*Exercise description*
Every record that follows should appear again in your answer, exactly the same.

-- Opening Marker --

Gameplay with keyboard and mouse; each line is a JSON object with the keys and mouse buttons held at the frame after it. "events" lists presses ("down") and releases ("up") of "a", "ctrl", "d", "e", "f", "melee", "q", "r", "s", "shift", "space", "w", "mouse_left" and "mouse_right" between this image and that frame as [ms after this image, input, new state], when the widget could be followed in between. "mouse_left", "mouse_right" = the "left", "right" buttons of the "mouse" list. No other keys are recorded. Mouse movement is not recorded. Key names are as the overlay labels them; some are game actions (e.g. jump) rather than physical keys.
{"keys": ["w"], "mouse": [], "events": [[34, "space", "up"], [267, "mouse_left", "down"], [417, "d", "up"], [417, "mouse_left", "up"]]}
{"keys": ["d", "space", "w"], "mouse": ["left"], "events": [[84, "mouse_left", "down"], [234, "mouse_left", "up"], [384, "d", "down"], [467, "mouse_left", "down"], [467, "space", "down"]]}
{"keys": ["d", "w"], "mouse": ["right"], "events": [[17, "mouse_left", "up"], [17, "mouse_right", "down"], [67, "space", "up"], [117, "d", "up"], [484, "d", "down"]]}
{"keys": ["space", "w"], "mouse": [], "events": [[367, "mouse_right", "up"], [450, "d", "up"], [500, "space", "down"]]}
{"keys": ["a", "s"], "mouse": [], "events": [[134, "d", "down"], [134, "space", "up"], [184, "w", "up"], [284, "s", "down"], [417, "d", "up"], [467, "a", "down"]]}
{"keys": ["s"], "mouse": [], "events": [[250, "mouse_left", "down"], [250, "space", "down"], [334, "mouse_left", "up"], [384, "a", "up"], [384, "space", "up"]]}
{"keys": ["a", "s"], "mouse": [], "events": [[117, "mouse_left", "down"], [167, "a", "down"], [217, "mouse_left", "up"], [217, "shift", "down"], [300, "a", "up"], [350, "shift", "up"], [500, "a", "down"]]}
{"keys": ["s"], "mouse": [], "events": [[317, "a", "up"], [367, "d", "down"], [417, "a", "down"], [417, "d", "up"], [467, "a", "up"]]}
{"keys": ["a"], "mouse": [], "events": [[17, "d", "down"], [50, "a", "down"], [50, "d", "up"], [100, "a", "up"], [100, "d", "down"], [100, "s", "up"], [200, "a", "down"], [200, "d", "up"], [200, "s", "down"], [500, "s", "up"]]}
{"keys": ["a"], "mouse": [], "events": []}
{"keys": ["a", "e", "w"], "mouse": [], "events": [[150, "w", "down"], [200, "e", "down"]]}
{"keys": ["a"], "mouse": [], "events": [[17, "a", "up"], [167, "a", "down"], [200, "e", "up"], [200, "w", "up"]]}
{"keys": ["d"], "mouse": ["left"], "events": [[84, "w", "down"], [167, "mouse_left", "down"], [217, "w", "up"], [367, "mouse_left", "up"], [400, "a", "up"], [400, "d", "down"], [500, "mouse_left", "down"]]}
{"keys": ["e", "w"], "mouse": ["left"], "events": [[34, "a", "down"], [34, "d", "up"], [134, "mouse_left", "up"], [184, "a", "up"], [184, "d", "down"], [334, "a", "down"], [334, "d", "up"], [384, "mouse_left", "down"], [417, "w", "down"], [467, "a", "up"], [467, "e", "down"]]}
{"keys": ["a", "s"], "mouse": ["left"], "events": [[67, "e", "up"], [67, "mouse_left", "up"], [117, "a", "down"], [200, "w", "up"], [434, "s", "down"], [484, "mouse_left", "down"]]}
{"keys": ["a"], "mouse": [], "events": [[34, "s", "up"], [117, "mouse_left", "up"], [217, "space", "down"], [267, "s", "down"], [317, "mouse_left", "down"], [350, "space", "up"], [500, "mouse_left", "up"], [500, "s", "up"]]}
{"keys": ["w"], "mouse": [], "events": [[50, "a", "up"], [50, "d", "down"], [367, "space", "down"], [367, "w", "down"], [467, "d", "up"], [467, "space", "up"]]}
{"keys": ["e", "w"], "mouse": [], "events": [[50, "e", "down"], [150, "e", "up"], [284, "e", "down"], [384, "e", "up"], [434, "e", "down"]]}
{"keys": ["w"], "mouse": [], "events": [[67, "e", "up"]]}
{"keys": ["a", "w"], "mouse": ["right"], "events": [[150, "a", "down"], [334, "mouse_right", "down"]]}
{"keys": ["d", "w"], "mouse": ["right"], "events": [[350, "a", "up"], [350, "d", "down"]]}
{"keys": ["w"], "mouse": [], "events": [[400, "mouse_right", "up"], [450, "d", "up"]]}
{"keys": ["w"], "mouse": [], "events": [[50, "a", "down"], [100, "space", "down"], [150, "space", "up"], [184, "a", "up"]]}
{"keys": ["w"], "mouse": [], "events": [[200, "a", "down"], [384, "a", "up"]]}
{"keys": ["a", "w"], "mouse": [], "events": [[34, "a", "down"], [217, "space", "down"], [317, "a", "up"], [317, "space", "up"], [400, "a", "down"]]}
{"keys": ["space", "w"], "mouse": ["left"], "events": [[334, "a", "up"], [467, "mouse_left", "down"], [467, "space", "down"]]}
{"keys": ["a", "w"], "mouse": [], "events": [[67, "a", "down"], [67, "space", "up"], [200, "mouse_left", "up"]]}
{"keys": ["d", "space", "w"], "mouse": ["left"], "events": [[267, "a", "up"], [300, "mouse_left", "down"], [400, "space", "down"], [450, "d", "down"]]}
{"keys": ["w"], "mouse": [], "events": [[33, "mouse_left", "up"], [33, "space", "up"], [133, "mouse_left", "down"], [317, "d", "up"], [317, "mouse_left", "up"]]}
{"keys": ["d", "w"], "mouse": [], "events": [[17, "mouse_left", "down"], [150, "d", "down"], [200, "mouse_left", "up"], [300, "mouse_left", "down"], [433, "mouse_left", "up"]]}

-- Closing Marker --

*Exercise answer*
Gameplay with keyboard and mouse; each line is a JSON object with the keys and mouse buttons held at the frame after it. "events" lists presses ("down") and releases ("up") of "a", "ctrl", "d", "e", "f", "melee", "q", "r", "s", "shift", "space", "w", "mouse_left" and "mouse_right" between this image and that frame as [ms after this image, input, new state], when the widget could be followed in between. "mouse_left", "mouse_right" = the "left", "right" buttons of the "mouse" list. No other keys are recorded. Mouse movement is not recorded. Key names are as the overlay labels them; some are game actions (e.g. jump) rather than physical keys.
{"keys": ["w"], "mouse": [], "events": [[34, "space", "up"], [267, "mouse_left", "down"], [417, "d", "up"], [417, "mouse_left", "up"]]}
{"keys": ["d", "space", "w"], "mouse": ["left"], "events": [[84, "mouse_left", "down"], [234, "mouse_left", "up"], [384, "d", "down"], [467, "mouse_left", "down"], [467, "space", "down"]]}
{"keys": ["d", "w"], "mouse": ["right"], "events": [[17, "mouse_left", "up"], [17, "mouse_right", "down"], [67, "space", "up"], [117, "d", "up"], [484, "d", "down"]]}
{"keys": ["space", "w"], "mouse": [], "events": [[367, "mouse_right", "up"], [450, "d", "up"], [500, "space", "down"]]}
{"keys": ["a", "s"], "mouse": [], "events": [[134, "d", "down"], [134, "space", "up"], [184, "w", "up"], [284, "s", "down"], [417, "d", "up"], [467, "a", "down"]]}
{"keys": ["s"], "mouse": [], "events": [[250, "mouse_left", "down"], [250, "space", "down"], [334, "mouse_left", "up"], [384, "a", "up"], [384, "space", "up"]]}
{"keys": ["a", "s"], "mouse": [], "events": [[117, "mouse_left", "down"], [167, "a", "down"], [217, "mouse_left", "up"], [217, "shift", "down"], [300, "a", "up"], [350, "shift", "up"], [500, "a", "down"]]}
{"keys": ["s"], "mouse": [], "events": [[317, "a", "up"], [367, "d", "down"], [417, "a", "down"], [417, "d", "up"], [467, "a", "up"]]}
{"keys": ["a"], "mouse": [], "events": [[17, "d", "down"], [50, "a", "down"], [50, "d", "up"], [100, "a", "up"], [100, "d", "down"], [100, "s", "up"], [200, "a", "down"], [200, "d", "up"], [200, "s", "down"], [500, "s", "up"]]}
{"keys": ["a"], "mouse": [], "events": []}
{"keys": ["a", "e", "w"], "mouse": [], "events": [[150, "w", "down"], [200, "e", "down"]]}
{"keys": ["a"], "mouse": [], "events": [[17, "a", "up"], [167, "a", "down"], [200, "e", "up"], [200, "w", "up"]]}
{"keys": ["d"], "mouse": ["left"], "events": [[84, "w", "down"], [167, "mouse_left", "down"], [217, "w", "up"], [367, "mouse_left", "up"], [400, "a", "up"], [400, "d", "down"], [500, "mouse_left", "down"]]}
{"keys": ["e", "w"], "mouse": ["left"], "events": [[34, "a", "down"], [34, "d", "up"], [134, "mouse_left", "up"], [184, "a", "up"], [184, "d", "down"], [334, "a", "down"], [334, "d", "up"], [384, "mouse_left", "down"], [417, "w", "down"], [467, "a", "up"], [467, "e", "down"]]}
{"keys": ["a", "s"], "mouse": ["left"], "events": [[67, "e", "up"], [67, "mouse_left", "up"], [117, "a", "down"], [200, "w", "up"], [434, "s", "down"], [484, "mouse_left", "down"]]}
{"keys": ["a"], "mouse": [], "events": [[34, "s", "up"], [117, "mouse_left", "up"], [217, "space", "down"], [267, "s", "down"], [317, "mouse_left", "down"], [350, "space", "up"], [500, "mouse_left", "up"], [500, "s", "up"]]}
{"keys": ["w"], "mouse": [], "events": [[50, "a", "up"], [50, "d", "down"], [367, "space", "down"], [367, "w", "down"], [467, "d", "up"], [467, "space", "up"]]}
{"keys": ["e", "w"], "mouse": [], "events": [[50, "e", "down"], [150, "e", "up"], [284, "e", "down"], [384, "e", "up"], [434, "e", "down"]]}
{"keys": ["w"], "mouse": [], "events": [[67, "e", "up"]]}
{"keys": ["a", "w"], "mouse": ["right"], "events": [[150, "a", "down"], [334, "mouse_right", "down"]]}
{"keys": ["d", "w"], "mouse": ["right"], "events": [[350, "a", "up"], [350, "d", "down"]]}
{"keys": ["w"], "mouse": [], "events": [[400, "mouse_right", "up"], [450, "d", "up"]]}
{"keys": ["w"], "mouse": [], "events": [[50, "a", "down"], [100, "space", "down"], [150, "space", "up"], [184, "a", "up"]]}
{"keys": ["w"], "mouse": [], "events": [[200, "a", "down"], [384, "a", "up"]]}
{"keys": ["a", "w"], "mouse": [], "events": [[34, "a", "down"], [217, "space", "down"], [317, "a", "up"], [317, "space", "up"], [400, "a", "down"]]}
{"keys": ["space", "w"], "mouse": ["left"], "events": [[334, "a", "up"], [467, "mouse_left", "down"], [467, "space", "down"]]}
{"keys": ["a", "w"], "mouse": [], "events": [[67, "a", "down"], [67, "space", "up"], [200, "mouse_left", "up"]]}
{"keys": ["d", "space", "w"], "mouse": ["left"], "events": [[267, "a", "up"], [300, "mouse_left", "down"], [400, "space", "down"], [450, "d", "down"]]}
{"keys": ["w"], "mouse": [], "events": [[33, "mouse_left", "up"], [33, "space", "up"], [133, "mouse_left", "down"], [317, "d", "up"], [317, "mouse_left", "up"]]}
{"keys": ["d", "w"], "mouse": [], "events": [[17, "mouse_left", "down"], [150, "d", "down"], [200, "mouse_left", "up"], [300, "mouse_left", "down"], [433, "mouse_left", "up"]]}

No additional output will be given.